# oscar bioload



## paul_28 (Jan 20, 2011)

how bad is the bioload for oscar? from what people say its almost as if oscar is worse than a tank of 6 goldfish. I was thinking that rule 1 inch of fish per gallon does not apply to oscar. this might be where people are going wrong and saying 29gallon miniumum size tank and that a 40gallon could house 2 oscars. It would seem oscar would foul up the 29gal water in a day.


----------



## -DC- (Apr 21, 2010)

not sure where you got info of 29g but that's WAY off, i'd say 70g is the absolute min you could keep a single adult Oscar in and you would need frequent water changes and heavy of filtration.

the "inch per gallon" is a BS rule, maybe with small enough fish like guppies, but not large fish. I have a big oscar VERY messy they are big heavy bodied fish that eat allot and make a mess doing it!


----------



## eternity302 (Apr 22, 2010)

-DC- said:


> not sure where you got info of 29g but that's WAY off, i'd say 70g is the absolute min you could keep a single adult Oscar in and you would need frequent water changes and heavy of filtration.
> 
> the "inch per gallon" is a BS rule, maybe with small enough fish like guppies, but not large fish. I have a big oscar VERY messy they are big heavy bodied fish that eat allot and make a mess doing it!


He's not even joking... I think he speaks for all the oscar owners here!
Even a 55gallon for one is way off!
I have to run 3 x Fluval plus 3, 1 x Rena XP3 and 2 x power heads to even keep that one oscar! and I still change water every 3 days LOL!


----------



## `GhostDogg´ (Apr 22, 2010)

IMO 90G is bare min for 1 Oscar.
Even in a 90 you'll still be doing a lot of work.


----------



## paul_28 (Jan 20, 2011)

how about when they are small like 4 inches will that also foul up water no matter which filter u have? by the way it sounds the oscar is worse than an adult goldfish.


----------



## -DC- (Apr 21, 2010)

the problem is a 4" oscar only is 4" for a couple weeks, then it's 5" and so on and so forth until you a full oscar,

and yes in my opinion MUCH messier then any goldfish I've seen, and has a higher metabolism as a fast growing tropical fish helping it produce allot of waste.

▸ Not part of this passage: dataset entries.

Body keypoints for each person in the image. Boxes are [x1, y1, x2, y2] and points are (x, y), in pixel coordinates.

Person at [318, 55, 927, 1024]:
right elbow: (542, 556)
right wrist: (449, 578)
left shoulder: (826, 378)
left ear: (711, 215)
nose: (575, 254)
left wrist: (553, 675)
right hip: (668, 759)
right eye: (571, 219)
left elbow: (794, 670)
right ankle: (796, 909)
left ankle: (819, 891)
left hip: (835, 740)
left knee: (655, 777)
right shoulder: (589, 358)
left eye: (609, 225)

70-80-90-100-120 tanks are all 4' long with various widths, this is the absolute bare minimum for a solo Oscar once it starts too mature and the higher you can go the better as your adding width for the fish and volume for cleaner water. And you can scratch out most tank mates in a tank that size since it's not enough room for other fish too run away from an adult Oscar if it has a mood swing.

Another thing too consider is Oscars are fairly intelligent fish, quite personable and MOODY! On top of the water volume/space needed too keep it alive they will get bored in limited space and bored Oscars kill or destroy things too entertain themselves!

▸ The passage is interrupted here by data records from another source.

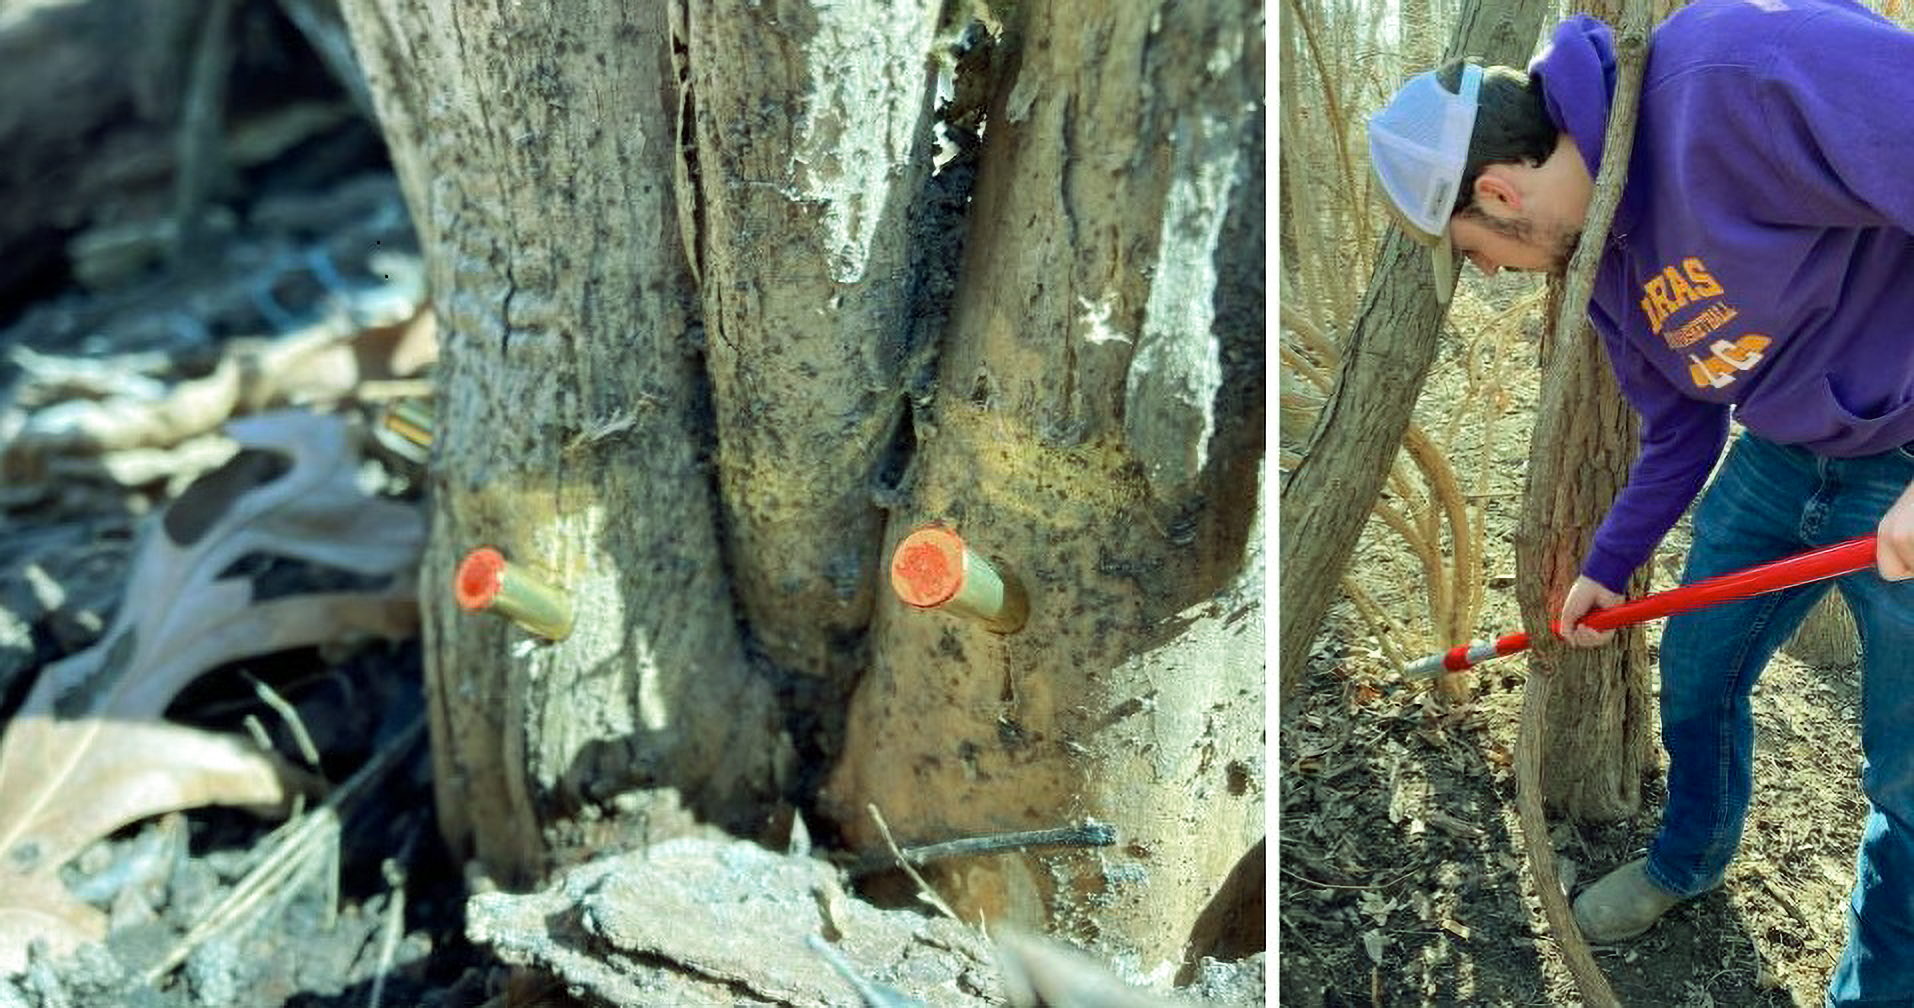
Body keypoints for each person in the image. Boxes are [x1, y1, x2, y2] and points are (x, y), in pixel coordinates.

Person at [1366, 1, 1914, 1004]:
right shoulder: (1606, 257)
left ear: (1496, 189)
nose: (1490, 271)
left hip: (1905, 457)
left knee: (1908, 778)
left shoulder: (1735, 70)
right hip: (1782, 456)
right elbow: (1680, 430)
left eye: (1477, 251)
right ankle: (1689, 860)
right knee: (1699, 681)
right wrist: (1605, 566)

Here's mine in a 240 gallon tank, too give you some size reference of what it will become!










here is is again next too an Aro for a bit size comparison


----------



## eternity302 (Apr 22, 2010)

Wow!! Sexy!!!


----------



## paul_28 (Jan 20, 2011)

if u type oscar at youtube the 55gal is most popular and they like 13inch wide tank. thing im intrested in is how flexy they are, i dont think they turn around in 55gal Lol must just swim backwards.


----------



## paul_28 (Jan 20, 2011)

at photos what is that zebra fish, does he get attacked? its just everyones says oscar can ko any tank mate and even have a go at large plecos.


----------



## King-eL (Apr 21, 2010)

paul_28 said:


> if u type oscar at youtube the 55gal is most popular and they like 13inch wide tank. thing im intrested in is how flexy they are, i dont think they turn around in 55gal Lol must just swim backwards.


Oscars will likely get stunted in a smaller tank. They will end up with a deformed lower jaw or dent forehead or dent belly. Even worst, breaking their back. Oscars can get to 16". Oscars are not that flexible especially larger oscars.

As for the bio-load.... It depends on the owner on how much it feed the fish, tank size, filter and maintenance. I would say that goldfish can produce the same amount of waste or more than an oscar does as goldfish does not stop looking for food and continue to poop at the same time.


----------



## charles (Apr 21, 2010)

youtube is not the best way to find out good information about fish keeping.


----------



## -DC- (Apr 21, 2010)

paul_28 said:


> at photos what is that zebra fish, does he get attacked? its just everyones says oscar can ko any tank mate and even have a go at large plecos.


the "small" striped fellow is a young indo dat, MY oscar has always had tank mates and is no more agressive then any other fish in that tank, the Aro is actually the dominate fish, if the oscar acts up and bothers the bichir's or Dat the Aro quickly attacks too remind him who's boss.

As i touched on earlier tank mates depends on tank size, if you go with the bare minimum tank size then you wont be able too have tank mates. if you go bigger then you can play around with tankmates.

Fishes aggression will also be effected by what you feed and how you raise it. A fish kept solo, kept in a tank too small (even if you upgrade later they keep that mean streak), one that's being under fed or feeding on live only are all are factors that will increase aggression.

Not too be too blunt here but there are literally hundreds of other of cichlid species that will do fine starting in a 30 finishing in a 50-70. If you don't plan too start with a 4' tank and move too something larger in the near future then dont get an oscar get something your capable of caring for instead.


----------